Chinese Researchers From Wuhan Reach Out To Fabric Producers With Their Ground-Breaking Metafabric Which Can Cool The Wearer By Up To 5°Celsius

Image Courtesy of H.U.S.T.

Image Courtesy of H.U.S.T.

While it’s easy to engineer clothing that keeps you warm, it’s far harder to come up with an outfit that can keep you cool on a scorching summer day.

Now, researchers have designed a fabric that looks like an everyday T-shirt, but can cool the body by nearly 5°C.

They say the technology, if mass produced, could help people around the world protect themselves against rising temperatures caused by climate change.

Guangming Tao at Huazhong University of Science and Technology in Wuhan, China, and his colleagues developed what they call a “metafabric” by combining microscopic beads and fibres of titanium oxide, Teflon and a plastic called polylactic acid, all embedded within larger fibres.

The fabric consists of polylactide with titanium dioxide nanoparticles sewn into its fibres.

The finished material thickness is 0.55 mm.

The project is a collaboration between researchers from the Huazhong University of Science and Technology, Wuhan Textile University, the Intelligent Wearable Engineering Research Centre of Qingdao and the China Textile Academy in Beijing.

Clothing to beat the heat usually means light-coloured fabric to reflect visible light, or fabric that reflects other electromagnetic radiation from the sun like ultraviolet (UV) and near-infrared radiation (NIR).

When the 550-micrometre metafabric comes into close contact with skin, it uses chemical bonds to absorb body heat and re-emit its energy into space as MIR.

It has been engineered to reflect both UV and NIR. Titanium dioxide powder, a substance also found in sunscreen, was added to the fabric’s polymer fibres to make them reflective, and it has polylactic acid to allow the material to emit MIR.

The scientists said the fabric was created using a weaving technique that allows air to circulate, and they estimate it would cost 10 per cent more to manufacture than traditional cotton – they are reportedly looking into mass production of the fabric.

When emitted from an object, NIR is often absorbed by nearby water molecules, heating up the surrounding air, which makes it less effective at cooling.

But MIR can cool off both an object and its surroundings as the energy goes directly into space.

The beads of titanium oxide – a substance also found in sunscreens – and the Teflon reflect ultraviolet and visible light, while the polylactic acid fibres emit infrared light. The sizes of the particles are designed to optimise these properties.

“Through structural control, our metafabric achieves a nearly perfect mid-infrared emissivity, thereby maximising heat dissipation,” says Tao.

In one test, a volunteer wearing a vest made half of the metafabric and half of cotton sat in direct sunlight for an hour. The skin temperature under the metafabric rose from around 31°C to 32°C over that time, while the skin temperature under the cotton rose to around 37°C.

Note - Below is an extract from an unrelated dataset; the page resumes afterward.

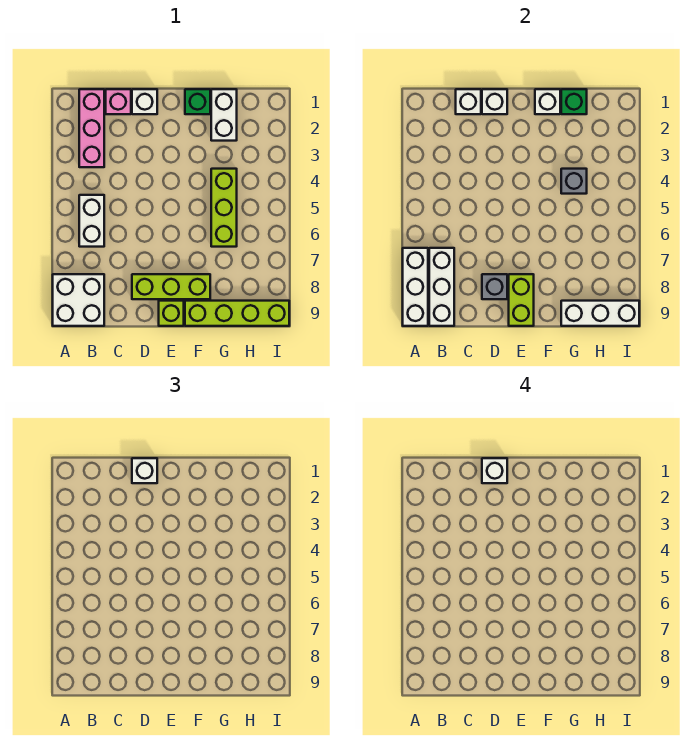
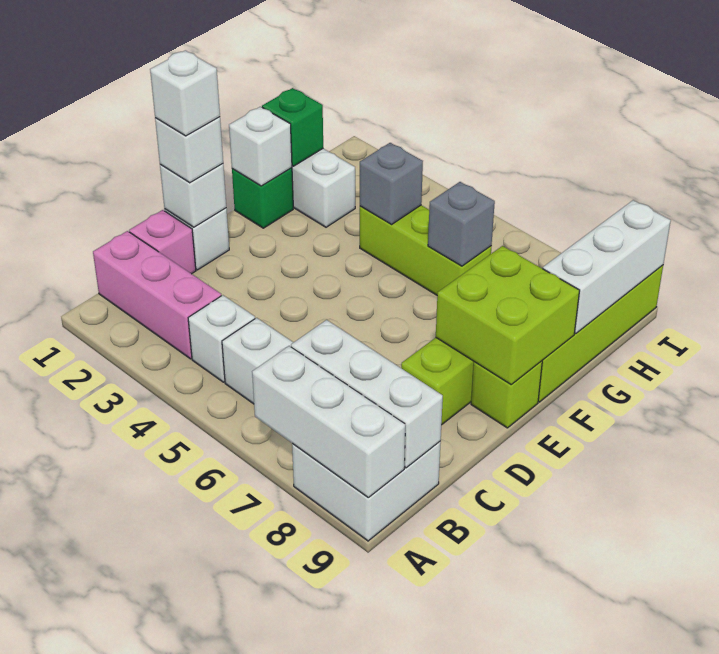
white 1x1 brick [456,89,481,114] -> white 1x1 brick moved to [188,295,255,382]
grey 1x1 brick [482,274,507,299] -> grey 1x1 brick moved to [428,182,495,266]
lime 1x2 brick [509,274,534,326] -> lime 2x2 brick [436,246,580,385]

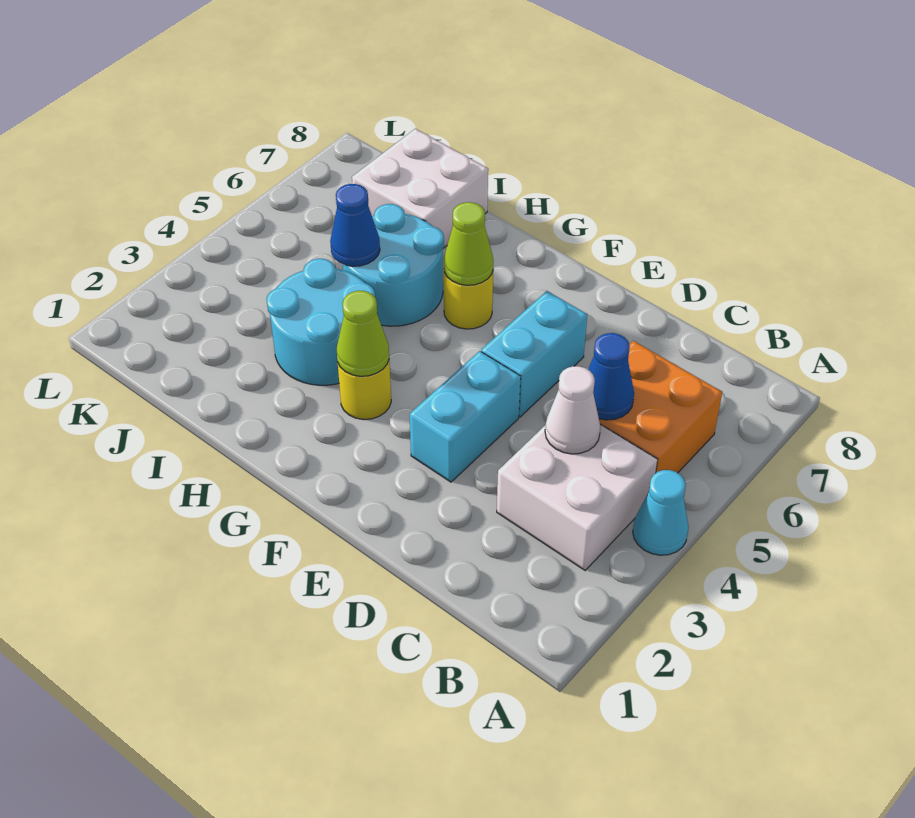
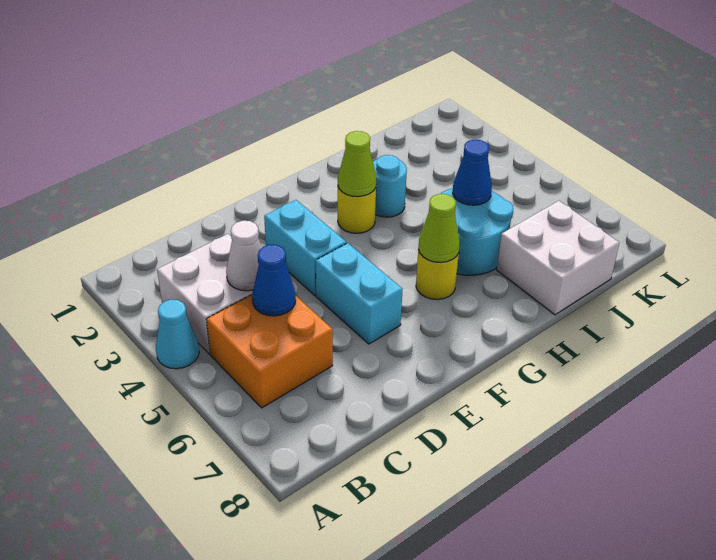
cyan 2x2 round brick [267,259,375,385] -> cyan 1x1 round brick [373,155,407,217]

In another test, one car was covered with the metafabric, another with a shop-bought cover and a third was left uncovered. When left in the sun from 11am to 1pm, the temperature rose to 60°C in the uncovered car, 57°C in the car with the standard cover and 30°C in the one with the metafabric cover over that period.

The metafabric is most effective when in contact with the skin. If someone wore a garment made of the metafabric over a thick layer of normal clothing, much of the cooling effect would be lost because less body heat would be conducted to the metafabric and then radiated away.

“This technology can be seamlessly connected with mature, modern manufacturing,” says Tao. Some well-known clothing brands are interested in the metafabric, he says. “We hope that our products will be available in a year or so.”

“This work is absolutely impressive based on its outdoor cooling performance,” says Po-Chun Hsu at Duke University in North Carolina.

Ma and Tao are now reaching out to textile manufacturers and clothing companies to try to get their fabric on shelves.

They say the nanomaterial-infused fabric should add only about 10% to typical clothing manufacturing costs. “We can make it with mass production, which means everybody can get a T-shirt … and the cost is basically the same as their old stuff,” Ma says. “It can benefit everybody.”